[Images with localized body landmarks]
-*-*-

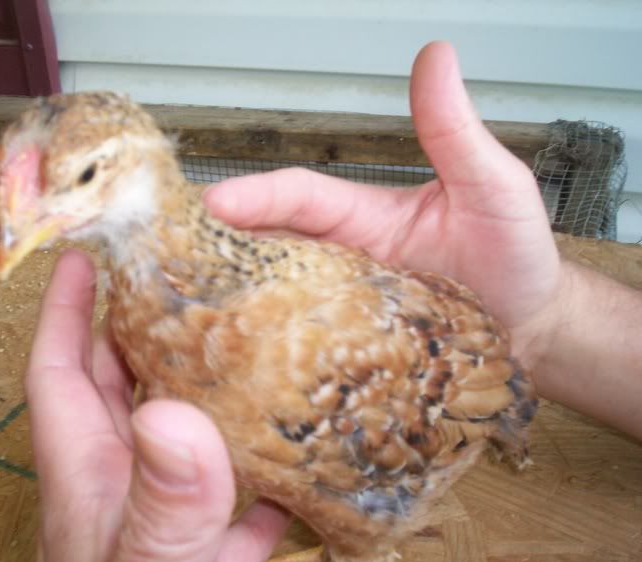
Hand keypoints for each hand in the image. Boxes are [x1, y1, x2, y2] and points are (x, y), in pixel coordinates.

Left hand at [24, 249, 289, 561]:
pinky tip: (307, 453)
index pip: (60, 369)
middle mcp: (121, 488)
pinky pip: (236, 498)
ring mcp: (165, 523)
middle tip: (192, 275)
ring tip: (255, 340)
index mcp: (89, 477)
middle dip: (146, 327)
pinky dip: (265, 472)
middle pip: (123, 387)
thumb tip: (174, 414)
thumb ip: (162, 514)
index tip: (90, 250)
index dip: (66, 307)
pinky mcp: (205, 561)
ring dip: (212, 390)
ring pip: (182, 435)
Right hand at [204, 41, 560, 367]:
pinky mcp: (346, 352)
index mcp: (360, 218)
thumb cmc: (513, 257)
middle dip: (217, 252)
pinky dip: (265, 350)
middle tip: (170, 263)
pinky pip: (298, 347)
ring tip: (186, 315)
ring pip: (272, 300)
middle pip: (266, 249)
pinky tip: (237, 363)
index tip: (215, 202)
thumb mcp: (490, 186)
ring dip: (231, 304)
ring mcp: (340, 308)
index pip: (297, 197)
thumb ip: (454, 132)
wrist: (530, 329)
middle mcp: (339, 260)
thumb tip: (437, 59)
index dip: (256, 197)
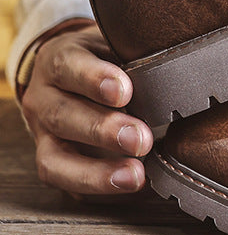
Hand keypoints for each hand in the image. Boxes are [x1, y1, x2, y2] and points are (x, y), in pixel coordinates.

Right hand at [20, 24, 152, 195]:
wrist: (73, 76)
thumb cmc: (105, 58)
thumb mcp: (114, 43)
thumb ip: (135, 53)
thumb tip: (178, 67)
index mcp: (58, 60)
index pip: (67, 66)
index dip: (94, 79)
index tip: (125, 90)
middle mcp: (43, 99)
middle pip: (62, 116)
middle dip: (103, 130)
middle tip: (141, 139)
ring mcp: (43, 136)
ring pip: (54, 160)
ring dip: (97, 172)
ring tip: (136, 176)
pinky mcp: (53, 165)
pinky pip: (67, 186)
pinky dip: (100, 191)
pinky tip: (135, 190)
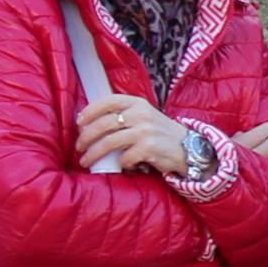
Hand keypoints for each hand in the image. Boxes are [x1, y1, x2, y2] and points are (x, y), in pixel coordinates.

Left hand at [74, 93, 191, 174]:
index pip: (108, 101)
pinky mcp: (148, 148)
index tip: (79, 122)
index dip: (90, 111)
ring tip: (86, 160)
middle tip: (79, 146)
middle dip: (87, 137)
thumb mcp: (145, 116)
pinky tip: (124, 165)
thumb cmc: (160, 134)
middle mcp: (141, 114)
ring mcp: (145, 131)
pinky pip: (125, 158)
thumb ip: (124, 115)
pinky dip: (121, 163)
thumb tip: (92, 123)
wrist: (188, 148)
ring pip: (109, 142)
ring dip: (94, 153)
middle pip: (104, 124)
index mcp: (138, 103)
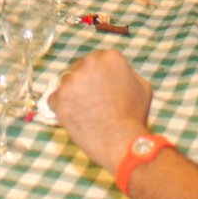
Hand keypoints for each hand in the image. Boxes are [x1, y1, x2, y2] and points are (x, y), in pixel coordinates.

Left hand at [52, 49, 152, 171]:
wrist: (122, 141)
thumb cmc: (134, 117)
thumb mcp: (142, 87)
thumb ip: (128, 74)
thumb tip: (119, 73)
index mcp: (110, 57)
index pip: (96, 61)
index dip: (97, 77)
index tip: (100, 90)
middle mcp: (90, 62)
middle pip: (78, 69)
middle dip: (83, 83)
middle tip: (92, 102)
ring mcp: (72, 80)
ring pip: (66, 84)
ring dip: (72, 95)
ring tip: (86, 113)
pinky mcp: (59, 97)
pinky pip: (54, 99)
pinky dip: (61, 109)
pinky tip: (75, 118)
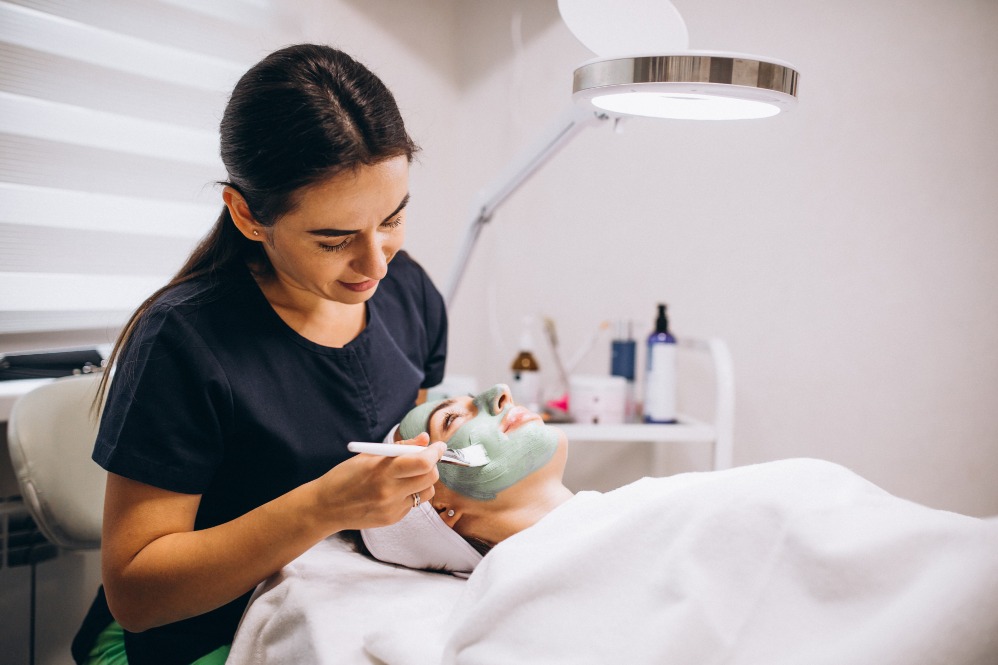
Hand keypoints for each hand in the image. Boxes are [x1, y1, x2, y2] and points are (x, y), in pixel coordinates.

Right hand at [311, 433, 445, 531]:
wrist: (326, 507)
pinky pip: (414, 503)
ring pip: (428, 491)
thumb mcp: (368, 455)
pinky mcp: (393, 519)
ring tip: (406, 476)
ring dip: (423, 481)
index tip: (439, 446)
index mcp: (382, 470)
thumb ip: (400, 447)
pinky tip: (393, 491)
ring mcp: (392, 508)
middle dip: (431, 465)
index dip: (435, 452)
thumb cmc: (345, 476)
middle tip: (422, 459)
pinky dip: (410, 494)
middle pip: (431, 477)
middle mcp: (389, 491)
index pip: (422, 462)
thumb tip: (425, 439)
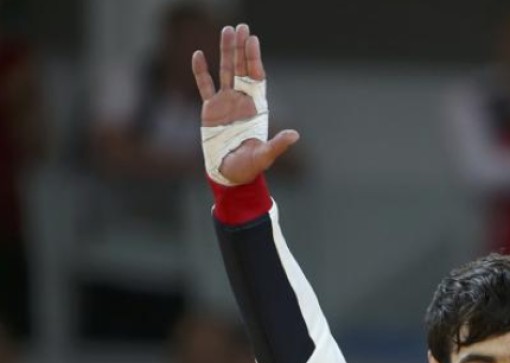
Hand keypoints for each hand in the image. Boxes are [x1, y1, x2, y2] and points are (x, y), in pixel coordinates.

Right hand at [192, 23, 298, 184]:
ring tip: (226, 30)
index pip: (256, 77)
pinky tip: (198, 54)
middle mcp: (242, 100)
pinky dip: (200, 70)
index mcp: (257, 107)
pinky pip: (204, 85)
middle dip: (241, 48)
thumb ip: (278, 144)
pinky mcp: (210, 109)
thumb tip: (294, 135)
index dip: (254, 58)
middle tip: (241, 26)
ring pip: (225, 71)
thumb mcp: (266, 155)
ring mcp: (226, 102)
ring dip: (225, 52)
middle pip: (241, 68)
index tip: (253, 40)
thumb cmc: (251, 166)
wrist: (231, 173)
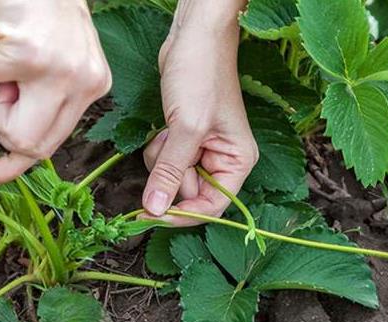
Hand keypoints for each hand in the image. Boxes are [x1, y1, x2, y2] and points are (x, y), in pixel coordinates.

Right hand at [0, 0, 110, 189]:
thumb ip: (5, 105)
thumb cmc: (34, 12)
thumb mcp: (29, 66)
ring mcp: (62, 72)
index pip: (55, 142)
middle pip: (34, 146)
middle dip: (0, 130)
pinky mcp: (33, 57)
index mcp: (90, 88)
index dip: (17, 166)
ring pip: (11, 127)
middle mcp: (84, 84)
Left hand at [142, 1, 257, 225]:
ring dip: (161, 159)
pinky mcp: (184, 139)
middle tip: (168, 145)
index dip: (182, 215)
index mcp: (237, 162)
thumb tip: (154, 211)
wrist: (192, 38)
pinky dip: (158, 148)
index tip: (151, 216)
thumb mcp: (186, 129)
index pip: (211, 207)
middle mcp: (222, 160)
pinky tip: (163, 126)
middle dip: (170, 173)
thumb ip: (170, 173)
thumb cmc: (201, 75)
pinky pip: (165, 160)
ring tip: (167, 131)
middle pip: (188, 193)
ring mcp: (202, 150)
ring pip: (172, 177)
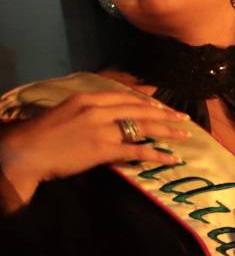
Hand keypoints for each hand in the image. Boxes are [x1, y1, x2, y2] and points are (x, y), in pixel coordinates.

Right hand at [0, 90, 189, 206]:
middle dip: (164, 114)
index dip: (147, 102)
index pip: (124, 97)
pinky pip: (138, 151)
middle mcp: (97, 110)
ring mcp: (102, 130)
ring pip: (143, 127)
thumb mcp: (65, 113)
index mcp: (87, 99)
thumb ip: (87, 112)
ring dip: (167, 131)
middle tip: (183, 119)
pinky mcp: (104, 150)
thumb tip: (107, 117)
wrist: (27, 151)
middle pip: (139, 109)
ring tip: (185, 135)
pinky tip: (171, 158)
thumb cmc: (42, 135)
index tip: (163, 106)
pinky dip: (157, 155)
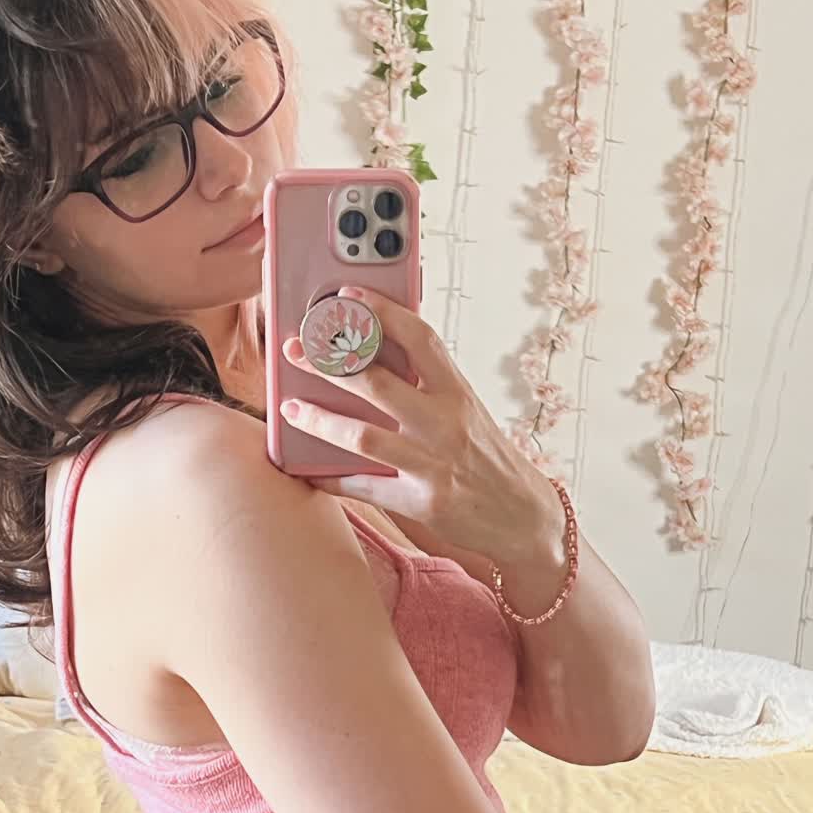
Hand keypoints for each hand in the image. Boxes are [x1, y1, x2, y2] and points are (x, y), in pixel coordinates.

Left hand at [279, 285, 553, 561]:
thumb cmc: (487, 458)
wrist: (522, 517)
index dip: (383, 312)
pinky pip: (364, 489)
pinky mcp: (421, 503)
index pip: (420, 339)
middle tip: (296, 351)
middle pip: (378, 385)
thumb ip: (429, 387)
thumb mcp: (468, 413)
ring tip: (290, 408)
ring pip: (362, 437)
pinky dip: (330, 479)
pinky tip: (306, 470)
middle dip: (329, 365)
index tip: (348, 295)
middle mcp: (446, 425)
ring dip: (320, 420)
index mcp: (458, 393)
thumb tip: (376, 357)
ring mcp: (433, 465)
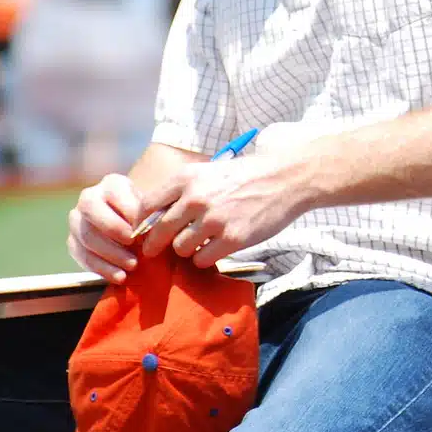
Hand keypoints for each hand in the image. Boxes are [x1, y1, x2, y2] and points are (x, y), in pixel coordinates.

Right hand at [68, 173, 143, 281]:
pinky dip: (102, 269)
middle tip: (135, 248)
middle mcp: (88, 198)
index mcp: (111, 184)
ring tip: (132, 266)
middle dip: (114, 233)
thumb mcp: (153, 207)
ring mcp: (77, 221)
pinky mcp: (73, 242)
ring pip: (87, 237)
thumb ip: (151, 214)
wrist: (133, 224)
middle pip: (93, 215)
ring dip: (110, 255)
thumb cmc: (148, 213)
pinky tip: (120, 276)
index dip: (129, 213)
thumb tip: (151, 232)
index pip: (115, 194)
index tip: (144, 230)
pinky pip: (82, 256)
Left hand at [136, 150, 314, 267]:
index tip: (148, 230)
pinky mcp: (232, 238)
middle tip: (159, 250)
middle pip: (159, 232)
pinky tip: (216, 247)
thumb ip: (183, 191)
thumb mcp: (210, 172)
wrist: (287, 178)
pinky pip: (202, 260)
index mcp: (188, 178)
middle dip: (157, 244)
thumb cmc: (248, 175)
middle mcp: (196, 198)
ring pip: (180, 249)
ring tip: (201, 242)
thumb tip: (155, 218)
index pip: (146, 207)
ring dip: (187, 249)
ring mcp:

-*-*-

-- TASK DESCRIPTION --
Reproduce, word for word and in full, only the lines above that start at the line with "thumb mcp: (29, 66)" and run through the line with "wrist: (192, 38)", both ends included.

-- EXERCISE SOLUTION --
thumb mcp: (29, 66)
ring mcp: (62, 72)
index pip: (55, 142)
middle pip: (34, 146)
middle dip: (0, 130)
pinky mcp: (33, 57)
index mcp: (90, 88)
index dip: (17, 166)
ring pip: (11, 127)
middle mcp: (84, 84)
Left hand at [142, 1, 257, 225]:
ring dip: (161, 159)
pinky mcp: (184, 139)
middle tip: (168, 145)
index dip: (182, 215)
index mcp: (237, 162)
thumb tip: (154, 211)
wrist: (192, 38)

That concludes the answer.